The pattern generalizes

Two specialized prompts, each focused on one transformation, connected by structured data. I’ve started to apply this to log parsing, document classification, or any problem where I need to extract structure from messy input.

Keep each prompt focused and testable. Provide rules, not structure. Be explicit. See x? Do y. When something breaks, you know exactly which step failed and can fix it without touching the rest of the system.

Why Local?

With the parsing system working well, the next question was where to run it. Cloud APIs are the obvious choice, but I have a lot of hardware and it brings me great joy to use it and to understand, at some fundamental level, how it all works.

Turns out, even low powered models do a fairly good job at this. Finding the right model was half of the fun. I tried low quality models like qwen3:0.6b, deepseek-r1:1.5b and medium quality models like dolphin3.

The machine the LLM inference was originally running on was running a NVIDIA GTX 970 and it worked.. slowly, and poorly.

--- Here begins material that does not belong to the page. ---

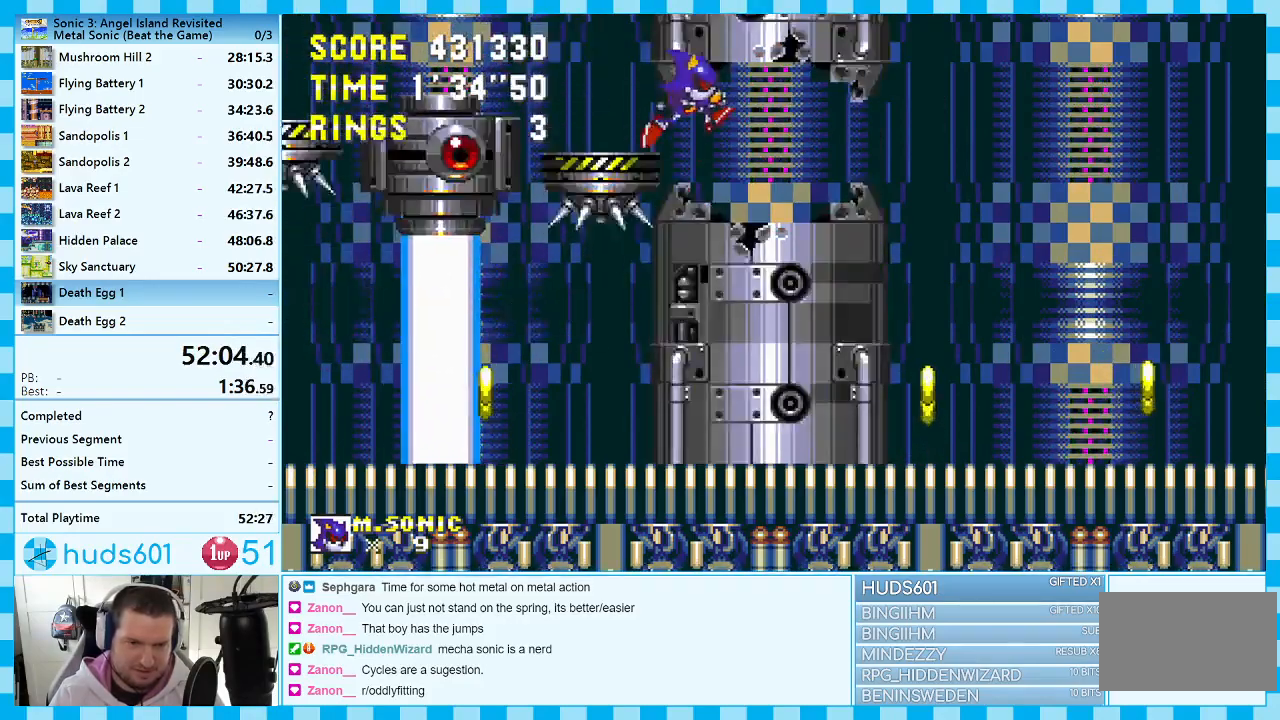
{"buttons": [], "events": [[83, "DPAD_RIGHT", "up"], [317, "DPAD_RIGHT", "down"], [433, "DPAD_RIGHT", "up"]]}
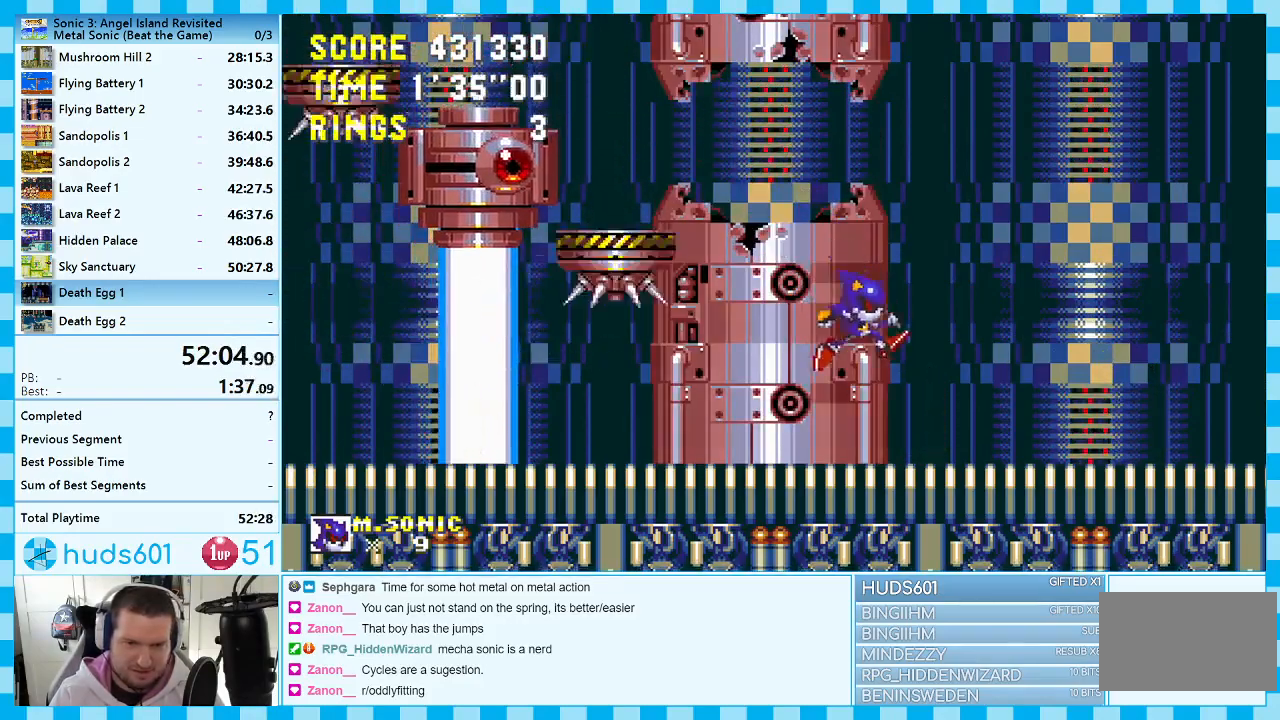
{"buttons": ["A", "DPAD_LEFT"], "events": [[33, "DPAD_LEFT", "down"], [467, "A", "down"]]}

But it worked!

Upgrading the hardware a little bit solved a lot of problems:

• Zero latency once the model loads
• No API costs scaling with usage
• Complete privacy for your media collection
• Works offline
• Full control over the prompts and logic

Is that worth it? Who knows, but it’s fun and it works, so it’s good enough for me.

Conclusion

This project taught me that AI is exceptionally good at classification and pattern matching. I guess I shouldn’t be surprised, it’s literally what AI is. The structure of the prompt was the most enlightening.

The real lesson isn’t about media management, it’s about recognizing where AI naturally excels. Classification problems that would take hundreds of lines of parsing logic can often be solved with clear examples and well-structured prompts. I’ve started looking for these patterns everywhere: log parsing, document classification, data extraction from messy inputs.

Sometimes the right tool makes a hard problem trivial.